According to Kamberidou, Peace Education embodies the very essence of education, giving emphasis to the critical role of our young people to challenge social stereotypes and prejudices. Incontestably transforming cultures of violence into cultures of peace takes time and collaborative-intergenerational efforts, distinctively demonstrated in the ongoing activities and projects. Peace becomes more than just a notion used to energize and invigorate students, staff and faculty to adjoin inclusive activities and events. All students, especially those specialized educational needs must be included in all aspects of peace building, resilience, conflict resolution and more socially based school climate peer mediation programs. Johnson and Jonson (1996) maintain that there are significant negative outcomes associated with only partially integrating peace and conflict skills into the K-12 curricula.

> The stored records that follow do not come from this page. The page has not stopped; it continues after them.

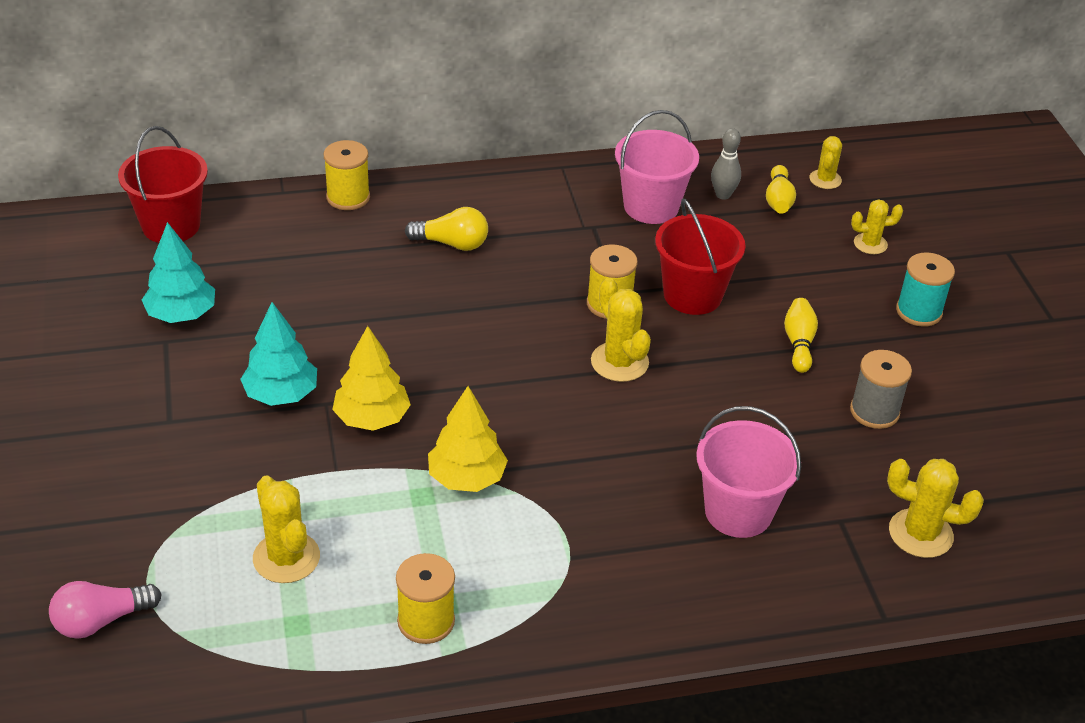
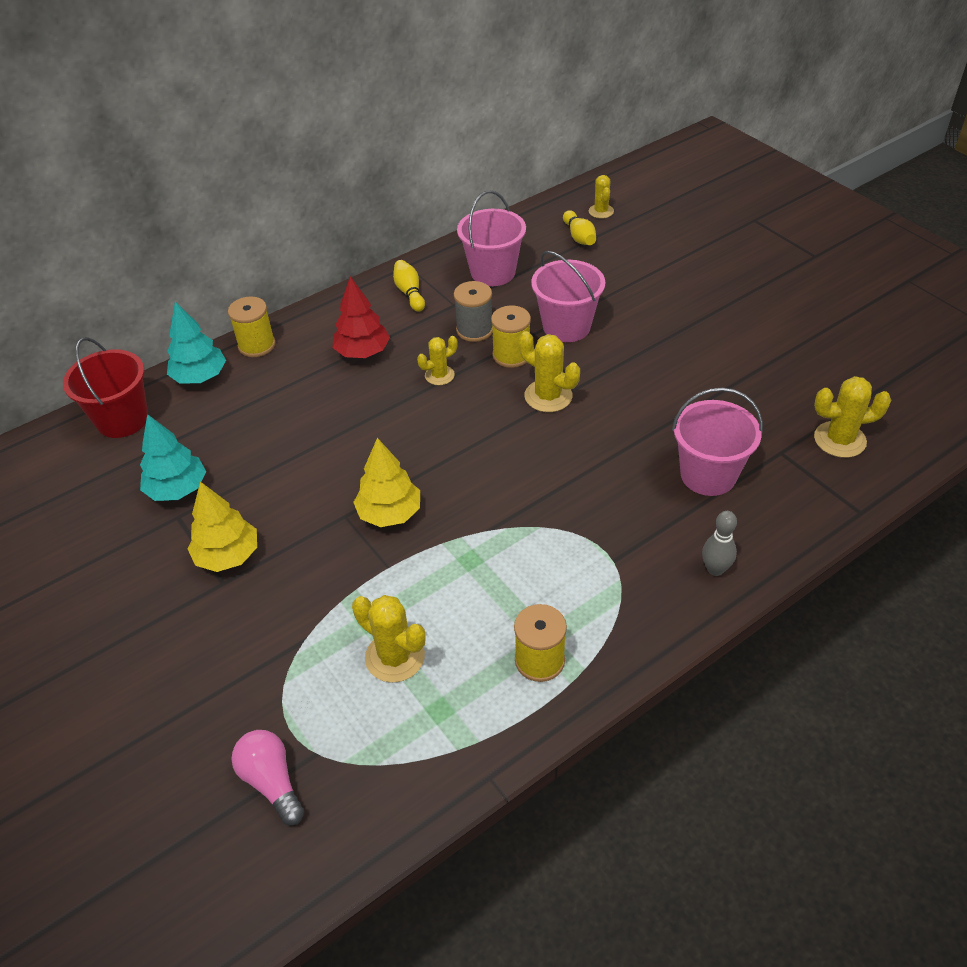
camera: 20 degrees left, 5 degrees up
(101, 620) = (272, 781): pink light bulb -> pink light bulb turned 105 degrees clockwise
(281, 394) = (303, 523): turquoise tree -> turquoise tree (200, 377)
(452, 243) = (362, 352): yellow light bulb -> red tree
(467, 478) = (495, 531): yellow tree -> yellow tree (228, 556)
(692, 295) = (566, 327): red bucket -> pink bucket
(723, 195) = (538, 246): grey bowling pin -> grey bowling pin (715, 569)
(799, 343) = (664, 334): yellow bowling pin -> yellow bowling pin (409, 293)
(870, 244) = (662, 246): yellow cactus -> yellow cactus (439, 375)
(874, 411) = (748, 364): grey spool -> grey spool (474, 330)
(919, 311) = (727, 282): turquoise spool -> none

The authors suggest that peace and conflict must be a part of everyday teaching, including all students. When done one-sided, there are potentially numerous negative outcomes of poorly managed conflicts, including lower achievement and detrimental effects on individual students such as stress and challenges to self-esteem and self-efficacy. Partly in response to the increased conflict, there has been an increase in the number of conflict resolution and peer mediation programs in schools. Hart & Banda (2018) suggest that there numerous ways to advance this inclusive peace framework for all students, regardless of their social, emotional and intellectual functioning. One way is through social peer interaction data that impacts programming.

Hart & Banda (2018) suggest that normative peer data can be used to select socially-valid intervention goals (McGee, Feldman, & Morrier, 1997), set target levels for those goals (Tremblay, Strain, Hendrickson, & Shores, 1981), and continue intervention until those levels are reached (Ennis et al., 2013; Rogers, 2000). Educators, inclusive practitioners and special educators can use peer norms from the typically-developing peers to consider appropriate pro-social inclusive and peace making curricula to implement with fidelity for students in special education. These norms can be used to develop and strengthen programming based on data from both atypical and typically developing children (Greenwood, Walker, Todd, & Hops, 1981; Gresham et al., 2010). As such, a peace making curricula is more than possible and has its place alongside the continuum of services and supports provided to students receiving special education.